## TASK REQUIREMENTS
Pull each line holding "format" out of the entries below.

BEGIN

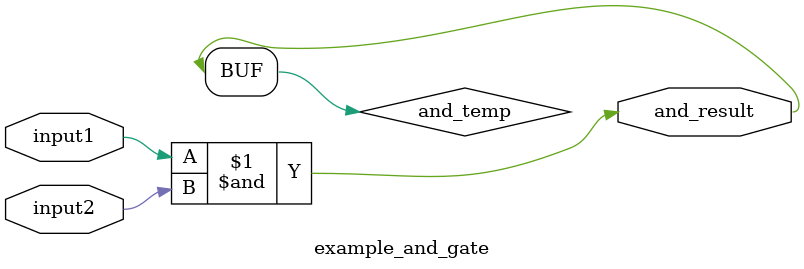
<source format=v>
module example_and_gate(input1, input2, and_result);
    input input1;
    input input2;
    output and_result;

    wire and_temp;

    assign and_temp = input1 & input2;

    assign and_result = and_temp;
endmodule
</source>
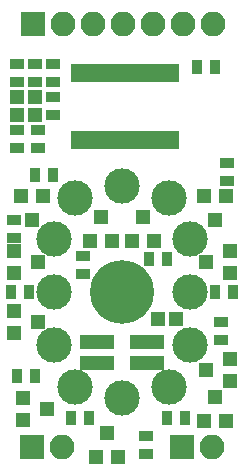
<source format=gts>
G04 #@! TF.GenerationSoftware,KiCad,Pcbnew,(5.0.0)*
G04 #@! TF.CreationDate,2018-09-15T21:58:09+09:00*
G04 #@! TF.ProjectId,Nixie_Module_IN-12,4E697869655F4D6F64756C655F494E2D,rev?*
G04 #@! TF.SameCoordinates,Original*
G04 #@! TF.FileFunction,Soldermask,Top*
G04 #@! TF.FilePolarity,Negative*
%FSLAX46Y46*%
G04 Gerber Fmt 4.6, Leading zero omitted, Abs format (unit mm)*
G04 Created by KiCad (PCBNEW (5.0.0)) date 09/15/18 21:58:09*
%MOMM*%
%LPD*%
G01*
G04 APERTURE LIST*
%ADD10R,1.300000X0.900000*%
%ADD11R,1.200000X1.300000*%
%ADD12R,2.900000X1.250000*%
%ADD13R,1.300000X1.200000*%
%ADD14C,3.000000*%
%ADD15C,5.400000*%
%ADD16R,2.100000X2.100000*%
%ADD17O,2.100000X2.100000*%
%ADD18R,0.800000X1.500000*%
%ADD19R,1.150000X1.200000*%
%ADD20R,1.200000X1.150000*%
%ADD21R,0.900000X1.300000*%
G04 APERTURE END LIST*
D10*
G04 #@! TO.C,R13*
X75946000Y-85332000D03*
X75946000Y-83832000D03*
G04 #@! TD*
D11*
G04 #@! TO.C,Q9*
X77028000Y-100822000D03*
X78928000Y-100822000D03*
X77978000Y-98822000D03*
G04 #@! TD*
D12*
G04 #@! TO.C,U1*
X81398000Y-92823000D03*
X81398000Y-91073000D03*
X77098000Y-92823000D03*
X77098000Y-91073000D03*
G04 #@! TD*
D11*
G04 #@! TO.C,Q11*
X76520000Y-82534000D03*
X78420000Y-82534000D03*
X77470000Y-80534000D03*
G04 #@! TD*
G04 #@! TO.C,Q2*
X86172000Y-97774000D03*
X88072000Y-97774000D03*
X87122000Y-95774000D03*
G04 #@! TD*
D13*
G04 #@! TO.C,Q3*
X70120000Y-83378000D03*
X70120000Y-85278000D03*
X72120000Y-84328000D03*
G04 #@! TD*
G04 #@! TO.C,Q4*
X88376000Y-94422000D03*
X88376000Y-92522000D03*
X86376000Y-93472000D03*
G04 #@! TD*
G04 #@! TO.C,Q5*
X70120000Y-88458000D03*
X70120000Y-90358000D03*
X72120000Y-89408000D03*
G04 #@! TD*
G04 #@! TO.C,Q6*
X88376000Y-85278000D03*
X88376000Y-83378000D03*
X86376000Y-84328000D03*
G04 #@! TD*
G04 #@! TO.C,Q7*
X70882000Y-95824000D03*
X70882000Y-97724000D03*
X72882000Y-96774000D03*
G04 #@! TD*
D11*
G04 #@! TO.C,Q8*
X88072000Y-78756000D03*
X86172000Y-78756000D03*
X87122000Y-80756000D03*
G04 #@! TD*
G04 #@! TO.C,Q1*
X72578000Y-78756000D03*
X70678000Y-78756000D03*
X71628000Y-80756000D03*
G04 #@! TD*
D14*
G04 #@! TO.C,U2*
X79248000Y-77868000D03*
X83248000Y-78868000D03*
X84998000Y-82368000D03*
X84998000Y-86868000D03*
X84998000Y-91368000D03*
X83248000Y-94868000D03*
X79248000Y-95868000D03*
X75248000Y-94868000D03*
X73498000Y-91368000D03*
X73498000Y-86868000D03*
X73498000Y-82368000D03*
D15*
X79248000Y-86868000D03*
D14*
X75248000Y-78868000D03*
G04 #@! TD*
D16*
G04 #@! TO.C,J4*
X71628000Y-100012500D03*
D17*
X74168000Y-100012500D03*
G04 #@! TD*
D16*
G04 #@! TO.C,J3*
X84328000Y-100012500D03*
D17*
X86868000Y-100012500D03*
G04 #@! TD*
D11*
G04 #@! TO.C,Q10*
X80076000Y-82534000D03*
X81976000Y-82534000D03*
X81026000Y-80534000D03*
G04 #@! TD*
D16*
G04 #@! TO.C,J1*
X71678800Y-64160400D03*
D17*
X74218800Y-64160400D03*
X76758800Y-64160400D03*
X79298800Y-64160400D03*
X81838800Y-64160400D03*
X84378800Y-64160400D03*
X86918800Y-64160400D03*
G04 #@! TD*
D18*
G04 #@! TO.C,U3*
X75277000Y-73970000D03*
X75927000Y-73970000D03*
X76577000Y-73970000D03*
X77227000Y-73970000D03*
X77877000Y-73970000D03*
X78527000Y-73970000D03*
X79177000Y-73970000D03*
X79827000Y-73970000D03*
X80477000Y-73970000D03*
X81127000Y-73970000D03*
X81777000Y-73970000D03*
X82427000Y-73970000D03*
X83077000Y-73970000D03*
X83727000Y-73970000D03*
X83727000Y-68270000D03*
X83077000Y-68270000D03*
X82427000Y-68270000D03*
X81777000Y-68270000D03*
X81127000Y-68270000D03*
X80477000Y-68270000D03*
X79827000Y-68270000D03*
X79177000Y-68270000D03*
X78527000Y-68270000D03*
X77877000Y-68270000D03*
X77227000Y-68270000D03*
X76577000Y-68270000D03*
X75927000Y-68270000D03*
X75277000Y-68270000D03*
G04 #@! TD*
D19*
G04 #@! TO.C,C1*
X70358000Y-70370000D03*
X70358000Y-71870000D03*
G04 #@! TD*
G04 #@! TO.C,C2*
X71882000Y-71870000D03*
X71882000Y-70370000D03*
G04 #@! TD*
D20*
G04 #@! TO.C,C3*
X82308000Y-89154000D03*
X83808000Y-89154000D03*
G04 #@! TD*
D10*
G04 #@! TO.C,R1*
X81280000Y-100572000D03*
X81280000Y-99072000D03*
G04 #@! TD*
D21*
G04 #@! TO.C,R2*
X87110000Y-67818000D03*
X85610000Y-67818000D03*
G04 #@! TD*
G04 #@! TO.C,R3*
X73394000Y-76962000D03*
X71894000Y-76962000D03*
G04 #@! TD*
G04 #@! TO.C,R4*
X83070000Y-97536000D03*
X84570000Y-97536000D03*
G04 #@! TD*
D10*
G04 #@! TO.C,R5*
X70104000Y-82284000D03*
X70104000Y-80784000D03*
G04 #@! TD*
G04 #@! TO.C,R6*
X87630000Y-90920000D03*
X87630000Y-89420000D03*
G04 #@! TD*
D21*
G04 #@! TO.C,R7*
X71362000Y-86868000D03*
X69862000Y-86868000D03*
G04 #@! TD*
G04 #@! TO.C,R8*
X87134000Y-86868000D03*
X88634000Y-86868000D03*
G04 #@! TD*
G04 #@! TO.C,R9*
X70370000Y-93980000D03*
X71870000Y-93980000D03*
G04 #@! TD*
D10*
G04 #@! TO.C,R10*
X88138000Y-77458000D03*
X88138000Y-75958000D03*
G04 #@! TD*
D21*
G04 #@! TO.C,R11*
X74942000Y-97536000D03*
X76442000Y-97536000D03*
G04 #@! TD*
G04 #@! TO.C,R12*
X83046000Y-84074000D03*
X81546000Y-84074000D03*
G04 #@! TD*
D10*
G04 #@! TO.C,R14*
X70358000Y-69064000D03*
X70358000Y-67564000D03*
G04 #@! TD*
G04 #@! TO.C,R15*
X73406000Y-71870000D03*
X73406000Y-70370000D03*
G04 #@! TD*
G04 #@! TO.C,R16*
X72136000Y-74664000D03*
X72136000Y-73164000D03*
G04 #@! TD*
G04 #@! TO.C,R17*
X70358000Y-73164000D03*
X70358000Y-74664000D03*
G04 #@! TD*
G04 #@! TO.C,R18*
X71882000Y-67564000D03*
X71882000Y-69064000D03*
G04 #@! TD*
G04 #@! TO.C,R19*
X73406000Y-69064000D03*
X73406000Y-67564000D03*
G04 #@! TD*
M02*

</source>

END

## ANSWER BOX
<source format=v>
<source format=gts>
G04 Gerber Fmt 4.6, Leading zero omitted, Abs format (unit mm)*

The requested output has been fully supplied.